A is a batch of distributions, which consists of eight distributions. Now, given another batch of distributions B :

B = torch.tensor([[0., 0., 1., 4., 2., 1., 1., 0.],
        [0., 0., 0., 5., 1., 2., 1., 0.],
        [0., 0., 0., 4., 2., 3., 0., 0.],
        [0., 0., 1., 7., 0., 0., 1., 0.],
        [0., 0., 1., 2., 4., 0., 1., 1.],
        [0., 0., 1., 3., 1., 3., 0., 0.],
        [0., 0., 1., 4., 1., 0., 2., 0.],
        [1., 0., 1., 5., 0., 1., 0., 0.],
        [0., 1., 5., 1., 0., 0., 1., 0.],
        [0., 0., 3., 2., 2., 0., 1., 0.],
        [0., 2., 4., 0., 1., 0., 1., 0.],
        [1., 0., 4., 1., 1., 1., 0., 0.]], device='cuda:0')

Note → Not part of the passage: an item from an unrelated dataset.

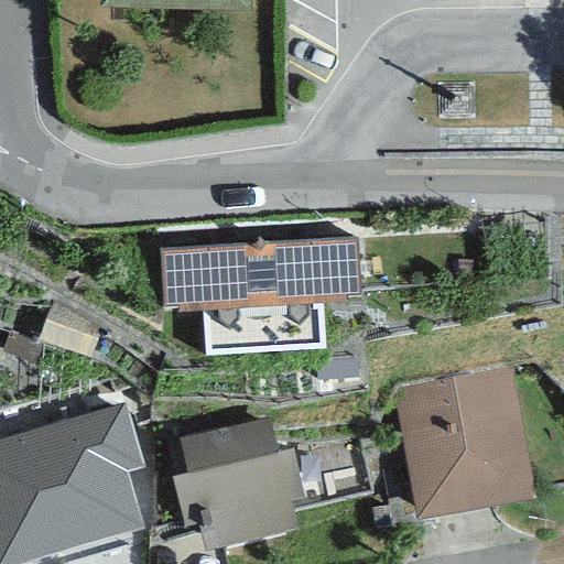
[(252,0),(99,0),(100,8),(252,11),(252,0)]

B has 12 distributions. I want to calculate the KL Divergence between each distribution in A and each distribution in B , and then obtain a KL Distance Matrix, of which shape is 12*8 . I know to use loop structure and torch.nn.functional.kl_div() to reach it. Is there any other methods in pytorch to implement it without using for-loop?

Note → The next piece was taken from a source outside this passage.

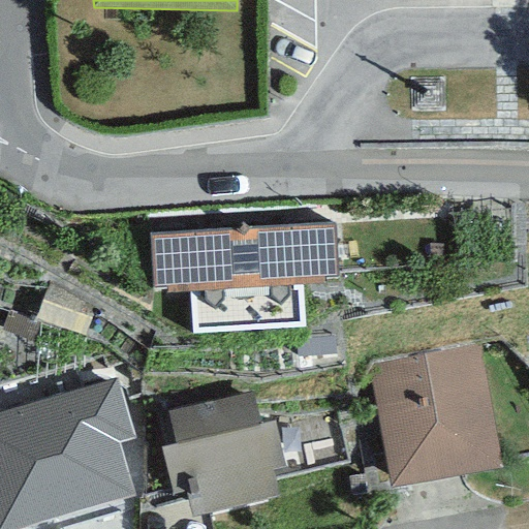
[(333,223),(148,235),(151,287),(165,286),(165,293),(189,292),(191,334),(304,328),(302,285),(323,284),(323,277),(336,276),(333,223)]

Here is my implementation using for-loop:

p_1 = F.softmax(A, dim = -1)
p_2 = F.softmax(B, dim = -1)
C = torch.empty(size = (A.shape[0], B.shape[0]), dtype = torch.float)

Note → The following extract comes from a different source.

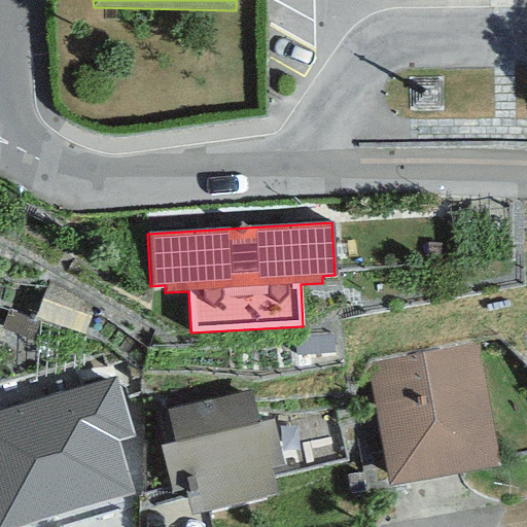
[(476,343),(365,363),(388,487),(497,467),(476,343)]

for i,a in enumerate(p_1):
    for j,b in enumerate(p_2):
        C[i][j] =  torch.nn.functional.kl_div(a.log(), b)
print(C)

Output is:

tensor([[0.4704, 0.5431, 0.3422, 0.6284, 0.3985, 0.2003, 0.4925, 0.5739, 0.5793,
         0.3992, 0.5007, 0.4934],
        [0.3416, 0.4518, 0.2950, 0.5263, 0.0218, 0.2254, 0.3786, 0.4747, 0.3626,
         0.1823, 0.2960, 0.2937],
        [0.3845, 0.4306, 0.2722, 0.5022, 0.4769, 0.1500, 0.3964, 0.4556, 0.4609,
         0.3396, 0.4076, 0.3933],
        [0.2862, 0.3752, 0.2116, 0.4520, 0.1307, 0.1116, 0.3102, 0.3990, 0.2869,
         0.1464, 0.2164, 0.2225],
        [0.1829, 0.2674, 0.1763, 0.3227, 0.0244, 0.1481, 0.2067, 0.2809, 0.1675,
         0.0482, 0.1271, 0.1210],
        [0.4359, 0.5615, 0.4427, 0.6268, 0.0325, 0.4160, 0.4749, 0.5774, 0.3492,
         0.2093, 0.3015, 0.3014],
        [0.0235, 0.0184, 0.0772, 0.0286, 0.3462, 0.1461, 0.0142, 0.0162, 0.3524,
         0.1824, 0.2844, 0.2988],
        [0.0097, 0.0171, 0.0680, 0.0284, 0.2517, 0.1374, 0.0082, 0.0148, 0.2403,
         0.1058, 0.2100, 0.1978]], device='cuda:0')

Answer 1

Looking at nn.KLDivLoss , the formula for computing the KL divergence is

kl = torch.mean(b * (torch.log(b) - a))

We can use broadcasting to compute the KL efficiently:

# avoid NaNs from log(0)
lB = B.clone()
lB[B==0] = 1.

# do the computation efficiently
C = (B[None, ...] * (torch.log(lB[None, ...]) - A[:, None, :])).mean(dim=-1)

Coming to think of it, I'm not sure what you are asking makes much sense. Your A and B tensors are filled with numbers, but they do not represent distributions (they do not sum to 1). Please consider carefully what you are trying to do here.